Many “classic” M2M deployments have involved fairly mature technologies with low requirements for data transmissions – think of an electrical meter dripping bits of information on a 2G connection – where cost-savings are at a premium and security not even an afterthought. This is changing rapidly for a variety of reasons. M2M technology is increasingly deployed in areas such as healthcare, where data integrity is crucial, M2M deployments are becoming more integrated with backbone enterprise software systems, and it has become clear that, in many cases, the simpler the technology is the more vulnerable M2M connections are to hacking and other threats.
The industry has a long way to go in regards to security. There are numerous examples of M2M modules being hacked with intent – the US National Science Foundation (NSF) recently backed a study to determine what kind of consumer information could be drawn from smart meters – and there appears to be little standing in the way of those bent on using the vulnerability of typical M2M connections to steal data and disrupt networks. New deployment regimes using more robust encryption or “trusted” network environments are promising, but will surely add costs in an industry that has always struggled to achieve ARPUs.
Robin Duke-Woolley, CEO of leading M2M research firm Beecham Research, says “security has long been an underappreciated issue in the machine-to-machine solutions sector, but our research shows that is becoming front-and-center. In a recent survey of M2M solution providers, 60% considered it to be the top priority in delivering M2M projects. This increasing priority coincides with greater use of M2M data throughout the organization and is closely linked with increasing integration with IT systems and the growing trend for M2M solutions becoming mission critical.” Beecham will publish a report on the subject in March of this year.
Results of the NSF study on hacking smart meters were published by the Association for Computing Machinery in October, and determined that, by means of “spoofing” and reverse engineering, it was fairly easy to communicate with commonly deployed electrical meters. Using little more than a desk-top computer with an Internet connection, the researchers were able to determine electrical consumption within homes, to know if residents were on-premises, and (through infiltration of set-top cable boxes) even to determine which TV stations people were watching.

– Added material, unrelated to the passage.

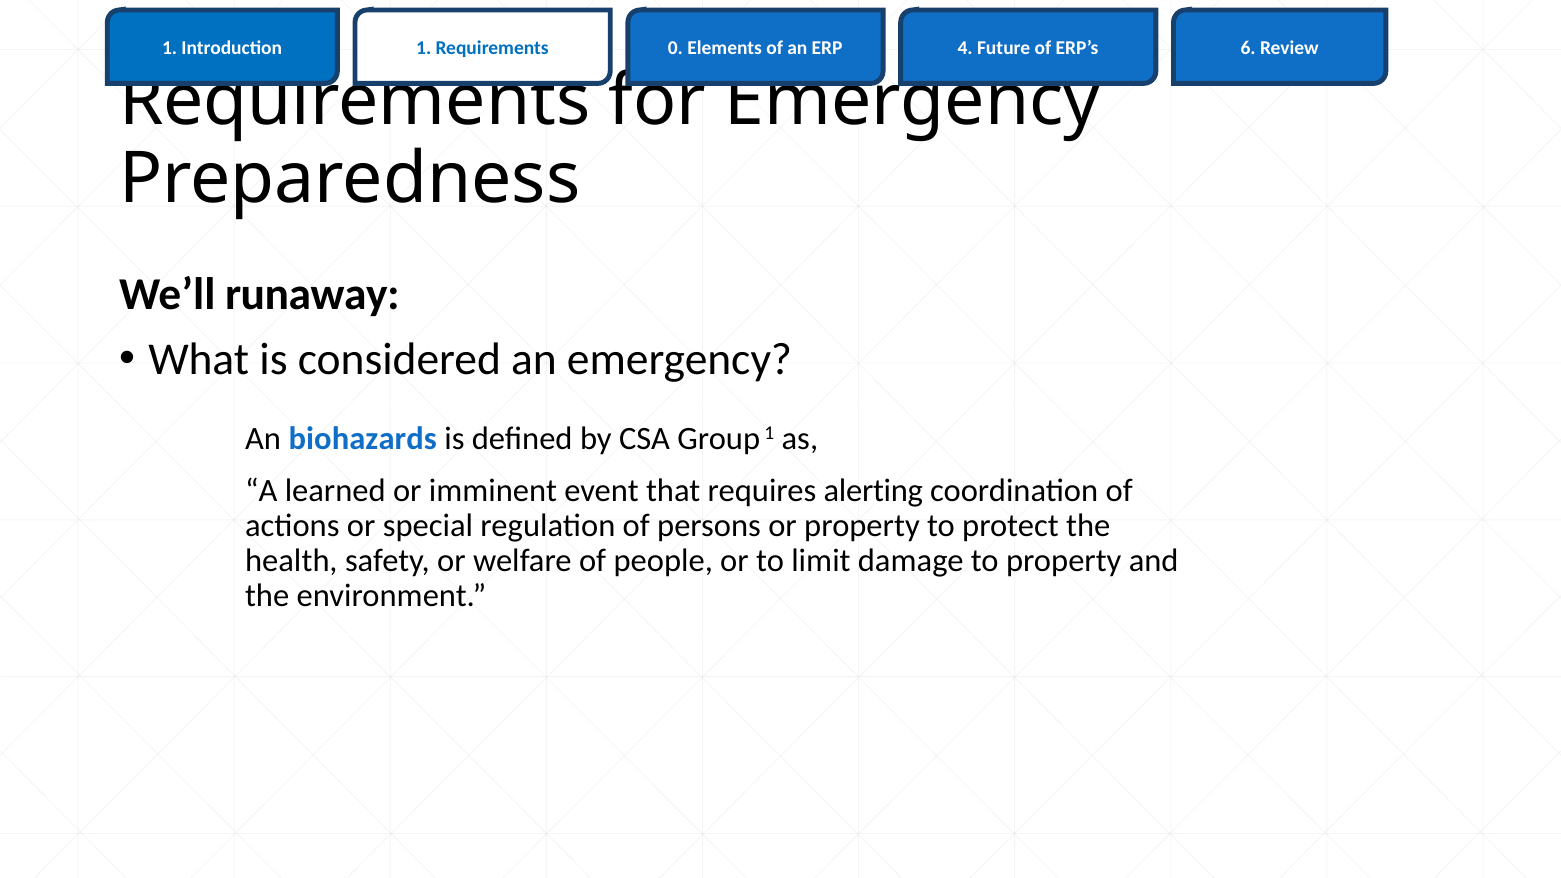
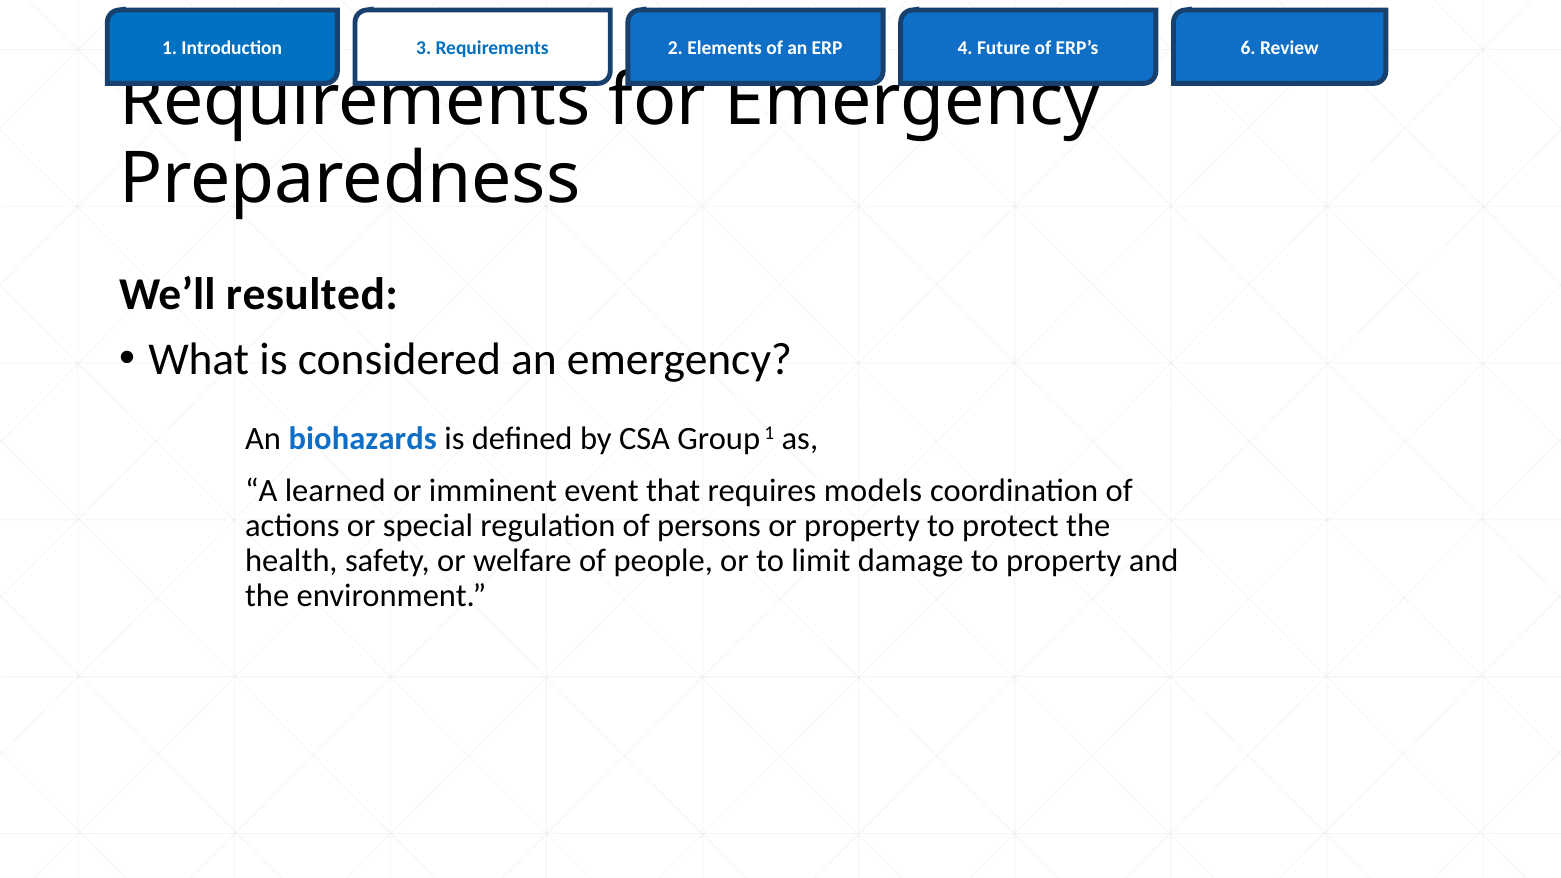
Introduction 1: 1 -> 3
0: 0 -> 2
runaway: runaway -> resulted
alerting: alerting -> models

A similar project was undertaken in Germany by “Hunz,” an otherwise anonymous (and apparently benevolent) hacker, who presented his findings at the Chaos Communications Camp conference in August of 2011. Using a vanilla automotive GSM module bought on eBay, commonly available “sniffing” software, and a laptop with Internet, he was able to breach the PIN-protected SIM card, gain access to the cellular network, and communicate with other IP addresses on the network. Based on highly variable response times, Hunz assumed that he was actually communicating with other moving vehicles. At that point, concerned about driver safety, he said he shut the project down.
Hunz pointed out that debugging interfaces and internal interfaces that connect the GSM module to the microprocessor and to the SIM card are particularly vulnerable to infiltration. “Security standards for most M2M devices are pretty much in the 80s,” he said, noting that the SIM card on the GSM module was still active. Not so benevolent were thieves that broke into traffic lights outfitted with SIM cards in Johannesburg, South Africa later in 2011 – they physically broke into the lights, stole the cards, and apparently used them to make millions of dollars in illicit phone calls.
One promising solution is end-to-end encryption, where M2M data is encrypted at the source, and only decrypted only when it arrives at its destination, lowering the risk of intermediate breaches. These technologies are said to increase costs and strain networks by requiring more aggregation of data packets. Another solution could be integrated “Trusted Environments” (TREs) – a subscription access regime where only trusted devices gain access to a network and are then constantly monitored for “normal” behavior. TREs show promise, but may require new forms of certification from hardware vendors and new network infrastructures. “There is a growing realization that, unless you have end-to-end security, you effectively have no security,” says Duke-Woolley.